In the previous section, it was shown that the proposed model’s solution exists and is unique. In the same vein, we shall justify through numerical experiments that the solution of the diabetes mellitus model described by the fractal-fractional derivative in the sense of the Caputo operator exists. To achieve this, we let \(\zeta =\epsilon \in (0, 1]\), with parameters \(\kappa =1, \mu =0.13869, \delta =0,06654, \sigma =0,09281, \gamma =0.88187\), and \(\beta =0.0009\) to obtain a 3D attractors in Fig. 6 which correspond to \(\zeta =\epsilon =0.78 (blue), \zeta =\epsilon =0.85 (black), \zeta =\epsilon =0.95 (red)\) and \(\zeta =\epsilon =1.00 \) (green), respectively. The presence of attractors of various sub-population shows that all classes will coexist within a given population over a period of time t, regardless of the choice of \(\zeta \) and \(\beta \) or any other parameters.

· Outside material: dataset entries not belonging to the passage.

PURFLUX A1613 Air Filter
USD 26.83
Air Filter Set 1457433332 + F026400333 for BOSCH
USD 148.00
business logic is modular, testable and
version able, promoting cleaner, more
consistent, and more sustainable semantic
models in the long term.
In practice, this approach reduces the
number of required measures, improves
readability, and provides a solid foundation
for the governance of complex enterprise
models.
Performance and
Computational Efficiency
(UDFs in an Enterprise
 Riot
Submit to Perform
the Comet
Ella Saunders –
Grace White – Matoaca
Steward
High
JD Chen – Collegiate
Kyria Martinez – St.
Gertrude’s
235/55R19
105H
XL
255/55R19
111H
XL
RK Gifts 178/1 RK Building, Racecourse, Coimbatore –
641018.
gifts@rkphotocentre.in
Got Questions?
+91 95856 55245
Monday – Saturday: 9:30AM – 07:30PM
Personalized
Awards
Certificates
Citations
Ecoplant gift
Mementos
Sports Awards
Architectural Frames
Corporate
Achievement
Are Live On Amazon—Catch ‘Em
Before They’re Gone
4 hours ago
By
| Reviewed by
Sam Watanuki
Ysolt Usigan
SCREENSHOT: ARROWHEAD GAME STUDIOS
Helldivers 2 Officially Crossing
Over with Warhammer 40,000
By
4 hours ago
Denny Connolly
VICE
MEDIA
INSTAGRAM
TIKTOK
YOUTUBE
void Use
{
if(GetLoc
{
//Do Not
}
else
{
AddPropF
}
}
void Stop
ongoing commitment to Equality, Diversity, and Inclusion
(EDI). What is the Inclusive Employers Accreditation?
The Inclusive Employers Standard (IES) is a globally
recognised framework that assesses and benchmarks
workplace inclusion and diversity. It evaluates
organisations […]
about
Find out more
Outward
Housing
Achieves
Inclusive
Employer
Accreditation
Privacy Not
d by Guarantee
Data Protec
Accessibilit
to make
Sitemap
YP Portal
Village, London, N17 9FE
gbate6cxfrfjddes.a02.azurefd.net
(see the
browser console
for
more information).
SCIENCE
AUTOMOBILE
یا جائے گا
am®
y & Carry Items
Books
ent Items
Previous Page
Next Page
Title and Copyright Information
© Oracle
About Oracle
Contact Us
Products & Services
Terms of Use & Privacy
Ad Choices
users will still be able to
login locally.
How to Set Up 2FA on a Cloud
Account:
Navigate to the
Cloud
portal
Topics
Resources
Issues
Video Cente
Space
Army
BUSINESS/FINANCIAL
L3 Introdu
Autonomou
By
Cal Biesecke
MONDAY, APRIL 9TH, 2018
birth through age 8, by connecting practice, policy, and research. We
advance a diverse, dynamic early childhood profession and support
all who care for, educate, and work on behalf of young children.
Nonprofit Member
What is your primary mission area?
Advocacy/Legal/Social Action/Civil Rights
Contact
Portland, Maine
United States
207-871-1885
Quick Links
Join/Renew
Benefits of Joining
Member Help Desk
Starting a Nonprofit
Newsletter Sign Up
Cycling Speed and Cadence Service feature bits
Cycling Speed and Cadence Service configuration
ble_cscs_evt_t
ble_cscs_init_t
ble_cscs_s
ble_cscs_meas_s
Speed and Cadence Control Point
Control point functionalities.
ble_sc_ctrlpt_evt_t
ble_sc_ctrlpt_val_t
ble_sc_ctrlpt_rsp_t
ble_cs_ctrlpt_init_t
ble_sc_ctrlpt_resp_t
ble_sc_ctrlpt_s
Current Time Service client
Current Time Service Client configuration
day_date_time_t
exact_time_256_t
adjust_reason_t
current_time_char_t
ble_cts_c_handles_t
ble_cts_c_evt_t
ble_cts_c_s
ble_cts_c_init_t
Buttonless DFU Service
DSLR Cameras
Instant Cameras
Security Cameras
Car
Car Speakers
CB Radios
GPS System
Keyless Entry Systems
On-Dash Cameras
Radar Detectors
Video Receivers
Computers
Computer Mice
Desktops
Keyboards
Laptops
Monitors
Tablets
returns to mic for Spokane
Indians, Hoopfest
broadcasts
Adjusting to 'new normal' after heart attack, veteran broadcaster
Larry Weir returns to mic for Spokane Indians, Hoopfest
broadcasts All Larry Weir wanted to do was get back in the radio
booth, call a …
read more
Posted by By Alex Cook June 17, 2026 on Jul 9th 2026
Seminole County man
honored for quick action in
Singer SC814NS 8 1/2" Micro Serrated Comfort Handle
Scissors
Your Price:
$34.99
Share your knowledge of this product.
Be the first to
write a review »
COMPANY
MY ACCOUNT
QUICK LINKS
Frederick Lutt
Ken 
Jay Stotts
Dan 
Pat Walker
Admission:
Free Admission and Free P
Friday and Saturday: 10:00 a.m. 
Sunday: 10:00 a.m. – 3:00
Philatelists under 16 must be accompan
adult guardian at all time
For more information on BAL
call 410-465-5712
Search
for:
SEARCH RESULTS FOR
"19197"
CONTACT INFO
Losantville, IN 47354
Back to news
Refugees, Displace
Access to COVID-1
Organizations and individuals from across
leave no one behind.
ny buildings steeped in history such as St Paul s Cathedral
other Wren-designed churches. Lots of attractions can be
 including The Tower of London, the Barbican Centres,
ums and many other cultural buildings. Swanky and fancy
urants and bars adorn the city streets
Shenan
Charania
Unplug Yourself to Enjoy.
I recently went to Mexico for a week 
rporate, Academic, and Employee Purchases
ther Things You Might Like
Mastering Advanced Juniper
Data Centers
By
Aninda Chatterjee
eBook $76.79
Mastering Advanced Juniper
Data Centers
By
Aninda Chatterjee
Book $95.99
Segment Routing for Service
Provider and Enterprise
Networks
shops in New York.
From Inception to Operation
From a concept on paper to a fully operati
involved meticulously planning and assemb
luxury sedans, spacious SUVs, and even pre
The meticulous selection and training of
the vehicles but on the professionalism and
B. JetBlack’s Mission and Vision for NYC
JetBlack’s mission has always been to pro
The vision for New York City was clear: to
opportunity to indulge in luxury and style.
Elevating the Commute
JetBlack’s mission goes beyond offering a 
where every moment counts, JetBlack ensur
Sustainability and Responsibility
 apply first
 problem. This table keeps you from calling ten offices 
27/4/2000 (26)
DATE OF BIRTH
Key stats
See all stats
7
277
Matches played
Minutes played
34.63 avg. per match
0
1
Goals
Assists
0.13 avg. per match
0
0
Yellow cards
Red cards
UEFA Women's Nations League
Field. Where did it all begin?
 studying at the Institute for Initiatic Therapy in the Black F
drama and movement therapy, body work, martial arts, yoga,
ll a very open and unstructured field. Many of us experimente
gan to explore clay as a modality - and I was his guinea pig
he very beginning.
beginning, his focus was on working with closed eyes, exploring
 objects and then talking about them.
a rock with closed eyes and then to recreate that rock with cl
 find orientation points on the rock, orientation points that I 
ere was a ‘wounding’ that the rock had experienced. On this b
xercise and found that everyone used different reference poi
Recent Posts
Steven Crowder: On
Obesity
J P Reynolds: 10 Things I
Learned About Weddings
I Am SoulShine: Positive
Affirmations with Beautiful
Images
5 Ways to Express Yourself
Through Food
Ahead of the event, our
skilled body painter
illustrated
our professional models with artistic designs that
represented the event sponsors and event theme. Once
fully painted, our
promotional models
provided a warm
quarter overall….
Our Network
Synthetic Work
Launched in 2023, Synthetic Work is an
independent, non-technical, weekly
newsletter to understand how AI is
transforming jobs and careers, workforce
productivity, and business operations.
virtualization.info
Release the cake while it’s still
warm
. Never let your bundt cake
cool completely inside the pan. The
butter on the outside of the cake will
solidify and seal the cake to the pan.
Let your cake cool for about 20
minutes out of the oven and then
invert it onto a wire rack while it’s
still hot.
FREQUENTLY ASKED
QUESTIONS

For instance, and to justify this assertion, we set \(\beta =(0.02, 0.04, 0.06, 0.08)\) which corresponds to black, red, green, and blue lines, respectively, to obtain the dynamic behavior in Fig. 7. The corresponding time solutions for each of the sub-population are given in Fig. 8. Hence, the key parameters which play a major role in the simulation experiment of the diabetes mellitus model in this work are the fractal dimension \(\zeta \) and fractional order \(\epsilon \)

6 Conclusion

Diabetes is tagged as a chronic, metabolic disease signalized by elevated levels of blood glucose (or blood sugar), which results over time in serious damage to the heart, blood vessels, eyes, kidneys, and nerves in the body. The most common is type-II diabetes, usually in adults, which occurs when the body is resistant to insulin or does not produce enough insulin. In the past three decades, the prevalence of type-II diabetes has risen dramatically in countries of all income levels. Type-I diabetes, once called juvenile diabetes or insulin-dependent diabetes is a chronic condition in which the pancreas produces little or no insulin by itself. Therefore, for people living with this deadly disease, access to affordable treatment, including insulin, is critical to their survival. In this paper, a four compartmental model describing the diabetes mellitus disease without genetic factors is investigated in the sense of the Caputo fractal-fractional operator. At first, we uncovered the critical points to identify the stability analysis of the model being considered, then successfully demonstrated the existence and uniqueness conditions of the solution using Picard Lindelof theorem when defined by the fractal fractional derivative of the model without genetic factors. A viable numerical approximation technique was formulated to discretize the proposed model. The resulting system of fractal-fractional differential equations was advanced in time with the novel inbuilt ODE15s MATLAB R2021a package. Numerical results for different instances of fractal dimension and fractional-order parameters are reported for each of the sub-classes. It was observed via simulation experiments that whenever the values of \(\zeta ,\epsilon \) is decreasing, says tend to 0, the number of people living with diabetes witness an upsurge, but when \(\zeta ,\epsilon \rightarrow 1\), the population of individuals living with diabetes will be reducing. To have a population free of diabetes, both \(\zeta \) and \(\epsilon \) must tend to unity. Also in Table 1, the utmost solutions were recorded with \((\zeta ,\epsilon )\rightarrow 1\). Extension of the fractal-fractional operator to model more complex scenarios in engineering and biomedical processes is left for future work.